Face à l’urgence climatique, Antonio Guterres a invité les chefs d’Etat et de Gouvernement à se rendre à New-York avec des propositions concrètes. Toutefois, ces derniers ne se bousculent pas pour être au rendez-vous. Les gros pollueurs et certains grands décideurs n’y seront pas. Seront absents, le président américain Donald Trump et son homologue brésilien notamment.
L’Afrique se détraquasse
Pendant ce temps, des pays africains multiplient les efforts. Même si la part de pollution du continent ne représente que 4%, c’est lui qui semble le plus préoccupé. Le Gabon s’est vu proposé un financement pour renoncer à l’émission de carbone. 10 dollars versé par la Norvège pour chaque tonne non-émisse. Et pour cause, le Gabon à des espaces verts à protéger. 80% d’émission augmentant le réchauffement climatique est lié à la déforestation. Connu pour son engagement depuis l’accord de Paris, le Gabon devra percevoir une enveloppe maximum de 150 millions de dollars pour préserver ses forêts (90% couvert par la forêt).

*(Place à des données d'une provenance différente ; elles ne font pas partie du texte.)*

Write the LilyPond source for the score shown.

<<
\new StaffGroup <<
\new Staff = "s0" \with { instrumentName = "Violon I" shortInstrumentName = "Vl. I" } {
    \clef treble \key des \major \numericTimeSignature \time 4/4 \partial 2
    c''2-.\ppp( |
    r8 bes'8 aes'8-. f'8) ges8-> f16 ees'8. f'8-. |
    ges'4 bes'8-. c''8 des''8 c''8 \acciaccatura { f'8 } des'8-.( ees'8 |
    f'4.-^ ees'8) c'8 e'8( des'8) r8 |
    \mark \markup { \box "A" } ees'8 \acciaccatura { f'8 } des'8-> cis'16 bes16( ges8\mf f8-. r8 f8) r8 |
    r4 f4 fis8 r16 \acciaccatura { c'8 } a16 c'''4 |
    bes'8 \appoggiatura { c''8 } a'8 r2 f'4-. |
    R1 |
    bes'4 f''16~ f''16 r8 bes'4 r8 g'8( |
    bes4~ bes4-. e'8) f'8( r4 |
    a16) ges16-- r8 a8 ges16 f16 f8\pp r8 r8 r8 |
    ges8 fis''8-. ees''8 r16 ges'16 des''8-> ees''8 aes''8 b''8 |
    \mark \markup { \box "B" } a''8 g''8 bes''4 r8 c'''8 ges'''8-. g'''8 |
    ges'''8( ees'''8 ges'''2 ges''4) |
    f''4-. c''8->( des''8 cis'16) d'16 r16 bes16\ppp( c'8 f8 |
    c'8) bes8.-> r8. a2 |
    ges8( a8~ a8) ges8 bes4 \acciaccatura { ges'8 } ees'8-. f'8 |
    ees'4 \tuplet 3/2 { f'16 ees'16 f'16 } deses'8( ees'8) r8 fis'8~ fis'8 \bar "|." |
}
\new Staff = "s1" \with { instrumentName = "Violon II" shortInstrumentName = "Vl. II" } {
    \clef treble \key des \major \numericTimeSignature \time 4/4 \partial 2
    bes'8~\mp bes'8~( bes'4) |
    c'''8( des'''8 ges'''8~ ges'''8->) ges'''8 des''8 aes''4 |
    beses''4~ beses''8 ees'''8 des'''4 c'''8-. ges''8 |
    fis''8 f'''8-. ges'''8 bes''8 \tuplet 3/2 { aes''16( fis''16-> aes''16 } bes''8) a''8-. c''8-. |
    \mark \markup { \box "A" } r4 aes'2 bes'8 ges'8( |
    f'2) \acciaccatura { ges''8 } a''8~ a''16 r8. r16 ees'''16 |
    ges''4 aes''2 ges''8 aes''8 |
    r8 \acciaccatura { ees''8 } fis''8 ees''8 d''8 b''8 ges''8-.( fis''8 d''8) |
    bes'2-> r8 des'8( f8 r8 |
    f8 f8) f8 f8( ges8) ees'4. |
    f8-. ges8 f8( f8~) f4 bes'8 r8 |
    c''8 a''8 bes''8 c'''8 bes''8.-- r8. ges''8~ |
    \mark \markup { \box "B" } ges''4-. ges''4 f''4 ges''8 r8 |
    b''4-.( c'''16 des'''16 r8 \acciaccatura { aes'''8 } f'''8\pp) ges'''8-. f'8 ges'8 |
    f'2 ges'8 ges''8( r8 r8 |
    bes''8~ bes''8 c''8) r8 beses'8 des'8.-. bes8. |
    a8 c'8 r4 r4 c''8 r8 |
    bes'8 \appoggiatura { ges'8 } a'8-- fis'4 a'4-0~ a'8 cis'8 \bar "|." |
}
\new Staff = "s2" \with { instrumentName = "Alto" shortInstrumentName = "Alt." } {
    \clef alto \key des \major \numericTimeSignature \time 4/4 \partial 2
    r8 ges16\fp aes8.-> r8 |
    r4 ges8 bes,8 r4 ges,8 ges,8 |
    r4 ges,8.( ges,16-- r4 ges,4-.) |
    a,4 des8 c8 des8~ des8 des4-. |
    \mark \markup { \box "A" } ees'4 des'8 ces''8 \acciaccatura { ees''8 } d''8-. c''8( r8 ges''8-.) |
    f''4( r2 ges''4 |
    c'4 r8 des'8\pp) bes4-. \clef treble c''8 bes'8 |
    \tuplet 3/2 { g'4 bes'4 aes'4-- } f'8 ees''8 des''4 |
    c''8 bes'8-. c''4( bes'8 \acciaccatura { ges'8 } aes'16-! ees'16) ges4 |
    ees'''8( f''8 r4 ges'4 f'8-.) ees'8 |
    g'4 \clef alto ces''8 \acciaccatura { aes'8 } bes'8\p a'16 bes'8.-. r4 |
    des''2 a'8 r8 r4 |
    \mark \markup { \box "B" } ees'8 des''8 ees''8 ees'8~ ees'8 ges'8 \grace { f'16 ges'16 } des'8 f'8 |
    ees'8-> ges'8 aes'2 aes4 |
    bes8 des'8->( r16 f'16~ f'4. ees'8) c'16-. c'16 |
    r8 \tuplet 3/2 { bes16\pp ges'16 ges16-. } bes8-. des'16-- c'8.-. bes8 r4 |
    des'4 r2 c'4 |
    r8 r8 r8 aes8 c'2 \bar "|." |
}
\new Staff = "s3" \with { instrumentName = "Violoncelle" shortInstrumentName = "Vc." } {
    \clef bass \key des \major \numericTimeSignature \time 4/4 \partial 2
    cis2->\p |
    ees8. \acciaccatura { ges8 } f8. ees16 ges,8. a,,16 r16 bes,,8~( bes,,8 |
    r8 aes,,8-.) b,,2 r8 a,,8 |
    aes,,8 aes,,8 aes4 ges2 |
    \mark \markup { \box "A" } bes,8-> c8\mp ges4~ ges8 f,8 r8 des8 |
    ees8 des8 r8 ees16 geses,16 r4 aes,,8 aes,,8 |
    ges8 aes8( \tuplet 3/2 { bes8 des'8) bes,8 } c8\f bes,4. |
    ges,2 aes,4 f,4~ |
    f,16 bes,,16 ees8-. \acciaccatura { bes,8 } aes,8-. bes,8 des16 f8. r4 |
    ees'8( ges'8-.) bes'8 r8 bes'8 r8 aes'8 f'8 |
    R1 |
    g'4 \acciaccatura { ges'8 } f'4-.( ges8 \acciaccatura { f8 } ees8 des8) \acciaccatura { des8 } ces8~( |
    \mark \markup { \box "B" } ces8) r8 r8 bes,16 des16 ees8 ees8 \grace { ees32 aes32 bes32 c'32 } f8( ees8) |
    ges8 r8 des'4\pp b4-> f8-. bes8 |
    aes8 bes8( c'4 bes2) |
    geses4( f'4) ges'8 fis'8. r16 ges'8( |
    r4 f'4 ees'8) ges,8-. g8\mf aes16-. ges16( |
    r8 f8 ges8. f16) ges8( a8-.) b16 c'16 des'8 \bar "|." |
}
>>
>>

Plus proche du Togo, le Burkina Faso travaille à renforcer sa production à base d’énergie solaire. Avec le projet de la centrale solaire de Zagtouli, le Burkina espère devenir une référence en production d’énergie propre dans la sous-région.
Antonio Guterres semble désormais faire de la question du climat sa priorité. Il établit un lien intrinsèque entre la protection de l’environnement et la préservation de la paix dans le monde.